▶ WORK ORDER
Reproduce the blog post from "I have a new" through "a complete hetrosexual.", substituting "hunch" for "theory".

▶ EXTRACTED TEXT

Monday, January 3, 2011

New Idea!

I have a new idea.

Maybe people who are bi-sexual are more highly evolved spiritually than the rest of us? Do you think?
Here's my theory----there's not that many people who are bisexual.
Of course, there's more to it than that!
In my whole entire life, I have never once been the slightest bit attracted to a woman. Never. Not even my closest friends. Not even the ones I kiss goodbye or hello. Not ever. Not in highschool. Not after highschool. Not in comestology school. It has NEVER EVER happened to me. In fact, I'd rather make out with the nastiest male alive than kiss a girl. That's how it is for me. I have known many, many fabulous women in my life and I have never felt THAT way about them. I am what you call a complete hetrosexual.
Then we have our GAY friends. All the way gay. The women who would rather kiss the ugliest woman alive than kiss a man, any man. Women who have never found men attractive. Not when they were young, not when they were "experimenting" in college. Never. And the same goes for men, of course. Having been in the hair industry, I have been a fag hag (their name for me, not mine!) to many a delightful boy. And I double dared Phillip when we were out to smooch a nice hetro we were hanging out with (girl) which led to a lengthy chewing out about how nothing was worth THAT and what did I think he was anyway...anyways...

so then we come to our bisexual friends. There's a show on about realtors for the rich and famous and there's a very beautiful man on there who is bisexual. He was dating a girl for awhile, then they moved on and now he's with a man. He said he goes back and forth and could never settle on just one sex for the rest of his life, because he is attracted to both.

[Collection entries]

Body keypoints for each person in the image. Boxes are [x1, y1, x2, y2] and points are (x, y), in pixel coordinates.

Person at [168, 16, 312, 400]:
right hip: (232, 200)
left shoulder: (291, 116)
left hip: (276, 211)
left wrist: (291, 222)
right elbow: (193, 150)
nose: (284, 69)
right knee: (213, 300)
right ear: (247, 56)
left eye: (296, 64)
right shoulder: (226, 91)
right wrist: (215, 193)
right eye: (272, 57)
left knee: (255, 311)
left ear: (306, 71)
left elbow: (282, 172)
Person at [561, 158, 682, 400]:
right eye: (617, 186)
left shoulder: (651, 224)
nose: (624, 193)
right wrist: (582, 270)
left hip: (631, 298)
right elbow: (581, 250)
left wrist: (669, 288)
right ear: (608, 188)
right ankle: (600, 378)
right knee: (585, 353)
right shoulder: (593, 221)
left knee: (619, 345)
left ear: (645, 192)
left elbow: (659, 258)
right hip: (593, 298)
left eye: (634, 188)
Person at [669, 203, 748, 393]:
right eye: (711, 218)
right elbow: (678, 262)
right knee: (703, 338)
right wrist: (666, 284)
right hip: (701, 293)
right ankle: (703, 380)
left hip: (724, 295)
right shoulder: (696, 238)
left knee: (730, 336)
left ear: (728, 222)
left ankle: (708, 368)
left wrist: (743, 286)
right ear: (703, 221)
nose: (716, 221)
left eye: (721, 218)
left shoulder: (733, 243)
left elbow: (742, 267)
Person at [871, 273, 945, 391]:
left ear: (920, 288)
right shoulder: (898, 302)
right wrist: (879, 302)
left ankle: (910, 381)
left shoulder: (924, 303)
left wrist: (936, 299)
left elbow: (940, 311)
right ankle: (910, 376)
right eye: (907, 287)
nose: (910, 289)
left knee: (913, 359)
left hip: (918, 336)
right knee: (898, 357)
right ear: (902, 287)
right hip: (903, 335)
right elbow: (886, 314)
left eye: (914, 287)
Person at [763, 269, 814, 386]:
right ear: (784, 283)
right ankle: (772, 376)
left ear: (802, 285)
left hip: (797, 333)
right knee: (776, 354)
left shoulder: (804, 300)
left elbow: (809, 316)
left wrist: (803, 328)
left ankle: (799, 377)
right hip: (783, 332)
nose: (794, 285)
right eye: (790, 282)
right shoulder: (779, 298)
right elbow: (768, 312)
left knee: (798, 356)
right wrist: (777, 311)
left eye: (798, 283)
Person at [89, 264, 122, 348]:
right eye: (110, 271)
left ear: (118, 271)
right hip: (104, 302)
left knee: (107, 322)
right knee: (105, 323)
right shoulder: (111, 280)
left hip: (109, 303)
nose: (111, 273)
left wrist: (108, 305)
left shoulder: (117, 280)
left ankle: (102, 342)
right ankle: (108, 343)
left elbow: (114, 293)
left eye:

▶ YOUR SOLUTION
I have a new idea.

Maybe people who are bi-sexual are more highly evolved spiritually than the rest of us? Do you think?
Here's my hunch----there's not that many people who are bisexual.
Of course, there's more to it than that!
In my whole entire life, I have never once been the slightest bit attracted to a woman. Never. Not even my closest friends. Not even the ones I kiss goodbye or hello. Not ever. Not in highschool. Not after highschool. Not in comestology school. It has NEVER EVER happened to me. In fact, I'd rather make out with the nastiest male alive than kiss a girl. That's how it is for me. I have known many, many fabulous women in my life and I have never felt THAT way about them. I am what you call a complete hetrosexual.